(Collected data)
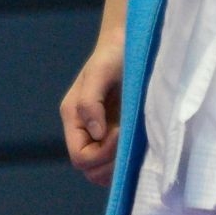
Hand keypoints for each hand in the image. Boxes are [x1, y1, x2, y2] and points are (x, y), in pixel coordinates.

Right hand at [61, 37, 124, 185]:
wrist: (130, 44)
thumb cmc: (114, 54)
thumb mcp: (100, 71)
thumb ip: (90, 101)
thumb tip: (96, 132)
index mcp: (74, 117)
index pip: (80, 157)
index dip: (100, 154)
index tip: (119, 133)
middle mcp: (85, 131)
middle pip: (91, 170)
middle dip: (111, 163)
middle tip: (129, 142)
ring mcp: (102, 136)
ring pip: (105, 171)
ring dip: (121, 164)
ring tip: (135, 142)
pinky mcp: (119, 136)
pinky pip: (119, 161)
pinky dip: (128, 161)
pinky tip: (141, 144)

### DIRECTIONS FOR THIS TASK
For each entry, copy the text exactly and leave out any image it carries.

### FINISHED EXERCISE
Hand keypoints for each hand in the image. Boxes are [x1, y1, x2, y2] and points are (x, y), in pixel coordinates.

Right hand at [61, 37, 124, 185]:
wrist: (130, 44)
thumb cmc: (114, 54)
thumb mcp: (100, 71)
thumb ip: (90, 101)
thumb tip: (96, 132)
index mcp: (74, 117)
index pip: (80, 157)
index dip: (100, 154)
index tip: (119, 133)
middle mcp: (85, 131)
middle pip: (91, 170)
middle dip: (111, 163)
middle tip: (129, 142)
ring mcp: (102, 136)
ring pip: (105, 171)
ring dip: (121, 164)
ring tip: (135, 142)
pinky mcp: (119, 136)
pinky pip: (119, 161)
pinky dip: (128, 161)
pinky tip: (141, 144)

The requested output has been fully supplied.